O vício nas Mídias Sociais

Por Pe. Matias Soares
Pároco da Paróquia de Santo Afonso Maria de Ligório – Mirassol – Natal

Além de uma bibliografia consistente nesta área, já podemos pesquisar de modo imediato, nos próprios sites da internet, o drama que é atualmente detectado sobre o “Vício dos Ministros Ordenados nas Mídias Sociais”.
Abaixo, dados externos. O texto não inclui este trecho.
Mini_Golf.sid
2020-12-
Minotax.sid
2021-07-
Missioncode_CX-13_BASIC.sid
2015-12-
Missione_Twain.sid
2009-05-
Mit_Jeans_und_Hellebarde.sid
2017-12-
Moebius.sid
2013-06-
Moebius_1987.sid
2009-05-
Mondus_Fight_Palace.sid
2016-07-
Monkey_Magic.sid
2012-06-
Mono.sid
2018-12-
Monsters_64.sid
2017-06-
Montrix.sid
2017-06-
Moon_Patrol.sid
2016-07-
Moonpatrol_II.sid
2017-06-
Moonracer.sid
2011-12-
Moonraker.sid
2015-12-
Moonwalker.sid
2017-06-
Essa constatação vem acompanhada da exposição e constantes situações de escândalos nas quais são pegos “alguns” Consagrados(as). Tanto eles, quanto a Instituição – Igreja Católica – perdem com essa onda de ciladas nas quais caem esses irmãos de caminhada. Claro que todos nós podemos ser vítimas de tais contratempos! Por isso, faz-se mister, que haja uma orientação permanente de “como pode ser usado de modo ético, responsável e consciente” os Meios de Comunicação e, especialmente, as Mídias Sociais por parte dos Ministros Ordenados.

Não é suficiente que o dilema seja tratada por decreto. Se o problema é de “sanidade mental”, imperícia, ou imprudência, uma normativa não será suficiente. A questão precisa ser assumida pela via técnica, psicológica e, depois, canônica. O que está em jogo é “o próprio bem da pessoa e a sua dignidade”, além da Instituição na sua totalidade.

A sociedade já está tratando a questão como um problema de “saúde pública”. O Consagrado está inserido nesta conjuntura. Assim como essa dependência das Mídias fortalece o individualismo e a indiferença nos demais agrupamentos sociais, assim também tem causado muitos transtornos nos Presbitérios e Casas Religiosas.

Por fim, claro que não podemos renegar a importância dos Meios de Comunicação na sua totalidade! Sem dúvida, Jesus os usaria para o anúncio do Reino de Deus se chegasse em nosso meio, nos dias atuais. Eles são essas Novas Maravilhas, como tão bem nos ensina o Concílio Vaticano II (Inter Mirífica), que precisam e devem ser utilizados para que levemos a Boa Notícia a todas as pessoas que desejarem ouvi-La. O que temos que ter presente é: Como podemos fazer? Por que, alguns de nós, nos tornamos escravos deles? Será que outros problemas mais delicados não estão na raiz deste mal uso?… Assim o seja!